= Activity =
In the listing below, identify each line with the word "Configure" and return those lines.
---------------
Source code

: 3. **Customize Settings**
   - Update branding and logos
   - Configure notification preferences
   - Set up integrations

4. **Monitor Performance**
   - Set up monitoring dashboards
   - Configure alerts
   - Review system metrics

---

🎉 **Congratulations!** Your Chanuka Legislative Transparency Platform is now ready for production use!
---------------
= The completed task =
   - Configure notification preferences
   - Configure alerts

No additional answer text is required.